Diplopia, colloquially referred to as “double vision,” is a challenging chief complaint in the emergency department. The etiologies are vast. Acute life-threatening causes include stroke, aneurysm, or increased intracranial pressure. Less urgent chronic causes can include decompensated phoria (ie, misalignment of the eyes) or slowly evolving microvascular disease. Life- and organ-threatening causes should be the top concern in the emergency department, and emergency physicians must be prepared to identify any related conditions.1
Explore This IssueACEP Now: Vol 40 – No 07 – July 2021
Clinicians must first determine whether the patient has monocular or binocular diplopia. Monocular diplopia is confirmed when covering the opposite eye fails to resolve the diplopia. This strongly suggests etiologies that are nonemergent but should be referred for outpatient ophthalmologic evaluation. (Note: Some exceptions such as multiple sclerosis, seizures, or various forms of encephalopathy will be apparent by other aspects of the patient’s presentation.)2 The remainder of this article discusses binocular diplopia (henceforth referred to as diplopia), which occurs due to misalignment of the visual axes.
A brief review of the neuroanatomy of eye movement is helpful to recognize patterns of extraocular muscle weakness, identify cranial nerve (CN) palsies, and localize structural lesions. Proper eye alignment and movement depend on extraocular muscles innervated by CNs III, IV, and VI (see Table 1 and Figure 1). These CNs originate in the midbrain and pons, course through the subarachnoid space near important structures such as the posterior communicating artery, travel through the cavernous sinus, enter the orbit through the superior orbital fissure, and finally innervate their target extraocular muscle(s) at the neuromuscular junction. Pathology at any of these locations may cause diplopia.

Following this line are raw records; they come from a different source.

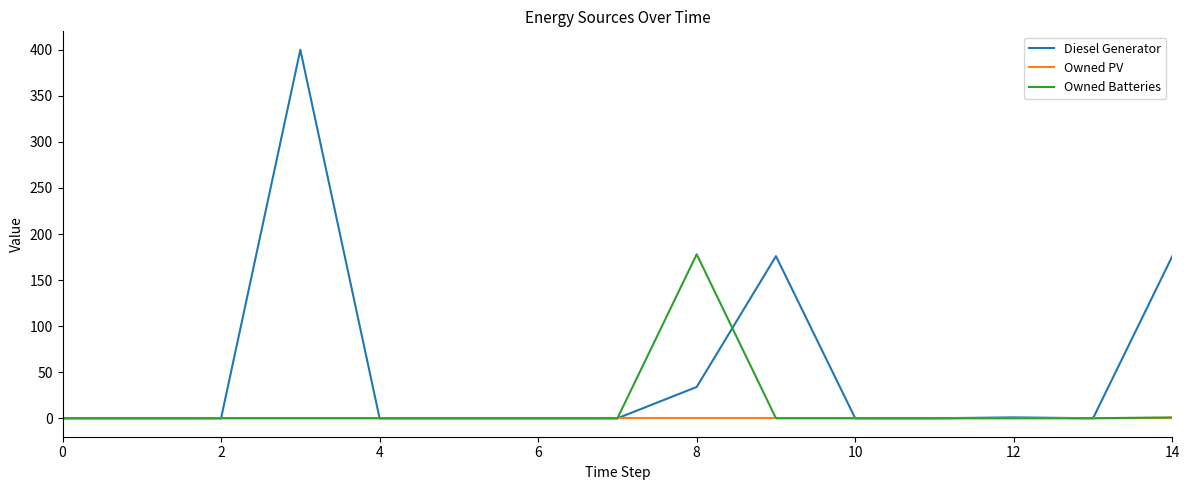

What is the highest value of the Owned Batteries series?

178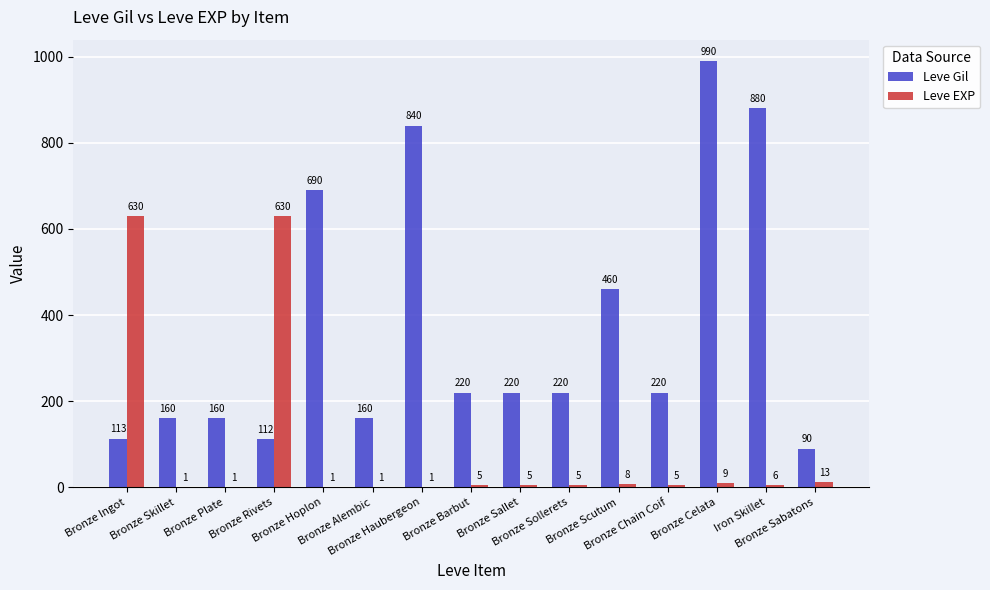

Is it true that Leve Gil equals 83 at Bronze Chain Coif?

False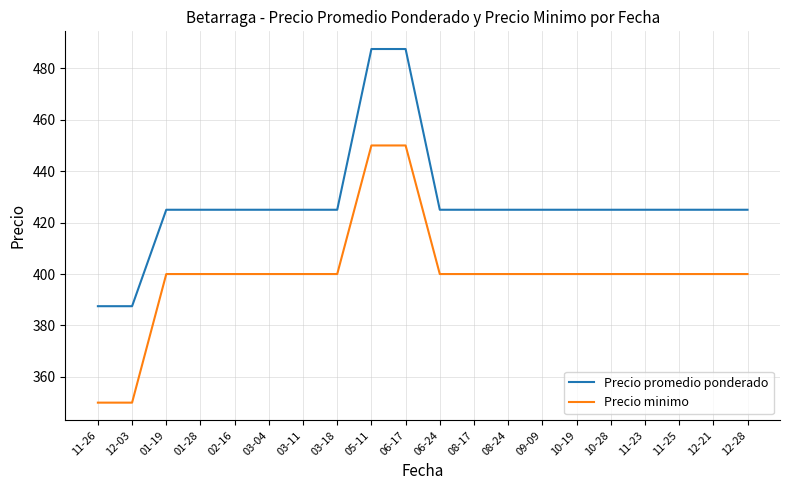

What is the spread (max minus min) of values at 03-11?

25.0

A complete CN III palsy impairs eye supraduction (vertical upward glance), infraduction (vertical downward glance), and adduction. This causes the eye to rest in a “down and out” position. An incomplete CN III palsy will present with varying degrees of weakness in each of the affected extraocular muscles. Additionally, CN III contains motor fibers that control the levator muscle of the eyelid and parasympathetic fibers located on the periphery of the nerve trunk that control pupil constriction. Compressive lesions such as aneurysms will usually (but not always) result in pupil dilation with some degree of oculomotor dysfunction and/or ptosis.
CN IV palsy causes upward deviation and rotational misalignment; however, this can be difficult to identify due to the compensatory effect of other intact extraocular muscles. To diagnose an isolated unilateral CN IV palsy, the examiner should assess whether the upward deviation in the affected eye worsens with gaze toward the contralateral side and with the head tilted toward the ipsilateral side. If the exam is not consistent with these findings, one should consider alternative diagnoses.